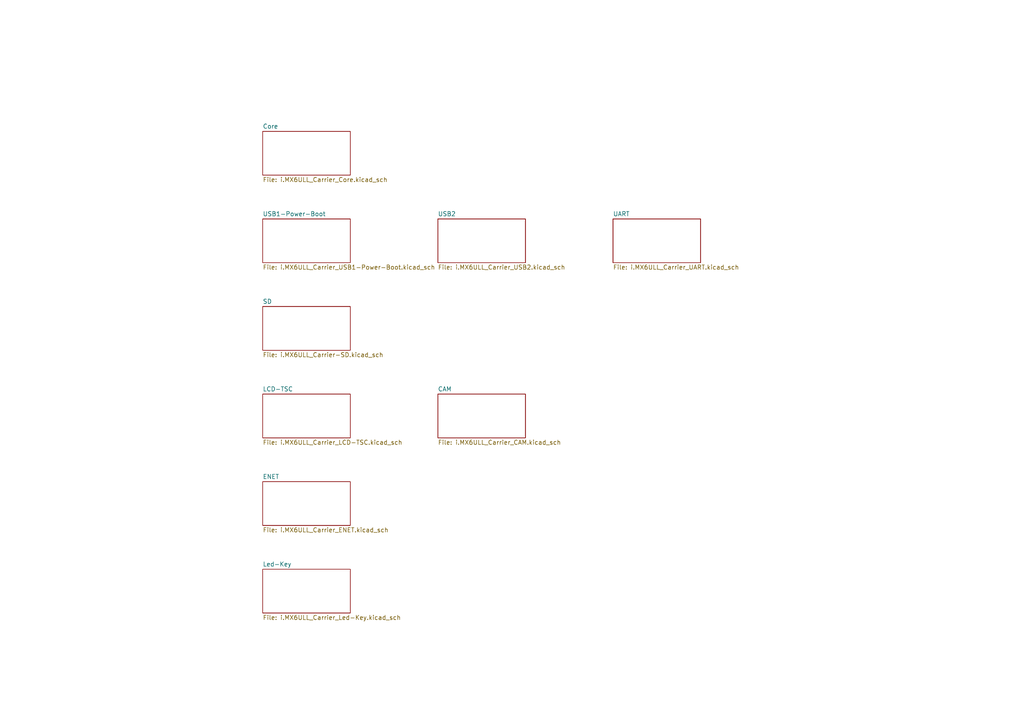
<source format=kicad_sch>
(kicad_sch
	(version 20231120)
	(generator "eeschema")
	(generator_version "8.0")
	(uuid "b811b355-39e8-4ef4-949d-2a1589ccc51f")
	(paper "A4")
	(title_block
		(title "i.MX6ULL Carrier")
		(date "2024-06-14")
		(rev "0.9.2")
	)
	(lib_symbols)
	(sheet
		(at 76.2 38.1)
		(size 25.4 12.7)
		(fields_autoplaced yes)
		(stroke
			(width 0.1524)
			(type solid)
		)
		(fill
			(color 0 0 0 0.0000)
		)
		(uuid "03c8f742-b8da-48f2-9a9d-a13c7ea0e0ec")
		(property "Sheetname" "Core"
			(at 76.2 37.3884 0)
			(effects
				(font
					(size 1.27 1.27)
				)
				(justify left bottom)
			)
		)
		(property "Sheetfile" "i.MX6ULL_Carrier_Core.kicad_sch"
			(at 76.2 51.3846 0)
			(effects
				(font
					(size 1.27 1.27)
				)
				(justify left top)
			)
		)
		(instances
			(project "i.MX6ULL Carrier"
				(path "/b811b355-39e8-4ef4-949d-2a1589ccc51f"
					(page "2")
				)
			)
		)
	)
	(sheet
		(at 177.8 63.5)
		(size 25.4 12.7)
		(fields_autoplaced yes)
		(stroke
			(width 0.1524)
			(type solid)
		)
		(fill
			(color 0 0 0 0.0000)
		)
		(uuid "04b3a2f2-8ac0-4985-ba84-94b6047ff9b6")
		(property "Sheetname" "UART"
			(at 177.8 62.7884 0)
			(effects
				(font
					(size 1.27 1.27)
				)
				(justify left bottom)
			)
		)
		(property "Sheetfile" "i.MX6ULL_Carrier_UART.kicad_sch"
			(at 177.8 76.7846 0)
			(effects
				(font
					(size 1.27 1.27)
				)
				(justify left top)
			)
		)
		(instances
			(project "i.MX6ULL Carrier"
				(path "/b811b355-39e8-4ef4-949d-2a1589ccc51f"
					(page "5")
				)
			)
		)
	)
	(sheet
		(at 76.2 114.3)
		(size 25.4 12.7)
		(fields_autoplaced yes)
		(stroke
			(width 0.1524)
			(type solid)
		)
		(fill
			(color 0 0 0 0.0000)
		)
		(uuid "291dffad-3e1f-46bb-aa6e-db3c97b6285f")
		(property "Sheetname" "LCD-TSC"
			(at 76.2 113.5884 0)
			(effects
				(font
					(size 1.27 1.27)
				)
				(justify left bottom)
			)
		)
		(property "Sheetfile" "i.MX6ULL_Carrier_LCD-TSC.kicad_sch"
			(at 76.2 127.5846 0)
			(effects
				(font
					(size 1.27 1.27)
				)
				(justify left top)
			)
		)
		(instances
			(project "i.MX6ULL Carrier"
				(path "/b811b355-39e8-4ef4-949d-2a1589ccc51f"
					(page "7")
				)
			)
		)
	)
	(sheet
		(at 76.2 165.1)
		(size 25.4 12.7)
		(fields_autoplaced yes)
		(stroke
			(width 0.1524)
			(type solid)
		)
		(fill
			(color 0 0 0 0.0000)
		)
		(uuid "33330925-1edf-4e59-903c-6ea7030a2cf4")
		(property "Sheetname" "Led-Key"
			(at 76.2 164.3884 0)
			(effects
				(font
					(size 1.27 1.27)
				)
				(justify left bottom)
			)
		)
		(property "Sheetfile" "i.MX6ULL_Carrier_Led-Key.kicad_sch"
			(at 76.2 178.3846 0)
			(effects
				(font
					(size 1.27 1.27)
				)
				(justify left top)
			)
		)
		(instances
			(project "i.MX6ULL Carrier"
				(path "/b811b355-39e8-4ef4-949d-2a1589ccc51f"
					(page "10")
				)
			)
		)
	)
	(sheet
		(at 127 114.3)
		(size 25.4 12.7)
		(fields_autoplaced yes)
		(stroke
			(width 0.1524)
			(type solid)
		)
		(fill
			(color 0 0 0 0.0000)
		)
		(uuid "3648baf9-1146-48ca-8dd5-38e74af55e1d")
		(property "Sheetname" "CAM"
			(at 127 113.5884 0)
			(effects
				(font
					(size 1.27 1.27)
				)
				(justify left bottom)
			)
		)
		(property "Sheetfile" "i.MX6ULL_Carrier_CAM.kicad_sch"
			(at 127 127.5846 0)
			(effects
				(font
					(size 1.27 1.27)
				)
				(justify left top)
			)
		)
		(instances
			(project "i.MX6ULL Carrier"
				(path "/b811b355-39e8-4ef4-949d-2a1589ccc51f"
					(page "8")
				)
			)
		)
	)
	(sheet
		(at 127 63.5)
		(size 25.4 12.7)
		(fields_autoplaced yes)
		(stroke
			(width 0.1524)
			(type solid)
		)
		(fill
			(color 0 0 0 0.0000)
		)
		(uuid "63e8f39a-e478-4b10-9e30-cc0360e5190d")
		(property "Sheetname" "USB2"
			(at 127 62.7884 0)
			(effects
				(font
					(size 1.27 1.27)
				)
				(justify left bottom)
			)
		)
		(property "Sheetfile" "i.MX6ULL_Carrier_USB2.kicad_sch"
			(at 127 76.7846 0)
			(effects
				(font
					(size 1.27 1.27)
				)
				(justify left top)
			)
		)
		(instances
			(project "i.MX6ULL Carrier"
				(path "/b811b355-39e8-4ef4-949d-2a1589ccc51f"
					(page "4")
				)
			)
		)
	)
	(sheet
		(at 76.2 139.7)
		(size 25.4 12.7)
		(fields_autoplaced yes)
		(stroke
			(width 0.1524)
			(type solid)
		)
		(fill
			(color 0 0 0 0.0000)
		)
		(uuid "65e19621-121a-4748-a4f3-18a5da0d5888")
		(property "Sheetname" "ENET"
			(at 76.2 138.9884 0)
			(effects
				(font
					(size 1.27 1.27)
				)
				(justify left bottom)
			)
		)
		(property "Sheetfile" "i.MX6ULL_Carrier_ENET.kicad_sch"
			(at 76.2 152.9846 0)
			(effects
				(font
					(size 1.27 1.27)
				)
				(justify left top)
			)
		)
		(instances
			(project "i.MX6ULL Carrier"
				(path "/b811b355-39e8-4ef4-949d-2a1589ccc51f"
					(page "9")
				)
			)
		)
	)
	(sheet
		(at 76.2 63.5)
		(size 25.4 12.7)
		(fields_autoplaced yes)
		(stroke
			(width 0.1524)
			(type solid)
		)
		(fill
			(color 0 0 0 0.0000)
		)
		(uuid "83cfa83a-70e6-4378-9680-c8663fa2780b")
		(property "Sheetname" "USB1-Power-Boot"
			(at 76.2 62.7884 0)
			(effects
				(font
					(size 1.27 1.27)
				)
				(justify left bottom)
			)
		)
		(property "Sheetfile" "i.MX6ULL_Carrier_USB1-Power-Boot.kicad_sch"
			(at 76.2 76.7846 0)
			(effects
				(font
					(size 1.27 1.27)
				)
				(justify left top)
			)
		)
		(instances
			(project "i.MX6ULL Carrier"
				(path "/b811b355-39e8-4ef4-949d-2a1589ccc51f"
					(page "3")
				)
			)
		)
	)
	(sheet
		(at 76.2 88.9)
		(size 25.4 12.7)
		(fields_autoplaced yes)
		(stroke
			(width 0.1524)
			(type solid)
		)
		(fill
			(color 0 0 0 0.0000)
		)
		(uuid "8bcf67c9-fb94-4a40-9df9-7f04061c7a36")
		(property "Sheetname" "SD"
			(at 76.2 88.1884 0)
			(effects
				(font
					(size 1.27 1.27)
				)
				(justify left bottom)
			)
		)
		(property "Sheetfile" "i.MX6ULL_Carrier-SD.kicad_sch"
			(at 76.2 102.1846 0)
			(effects
				(font
					(size 1.27 1.27)
				)
				(justify left top)
			)
		)
		(instances
			(project "i.MX6ULL Carrier"
				(path "/b811b355-39e8-4ef4-949d-2a1589ccc51f"
					(page "6")
				)
			)
		)
	)
	(sheet_instances
		(path "/"
			(page "1")
		)
	)
)
</source>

■ Your goal
Some lines contain the word "page". Pull each one out of the listing.

■ Problem solution
					(page "2")
					(page "5")
					(page "7")
					(page "10")
					(page "8")
					(page "4")
					(page "9")
					(page "3")
					(page "6")
			(page "1")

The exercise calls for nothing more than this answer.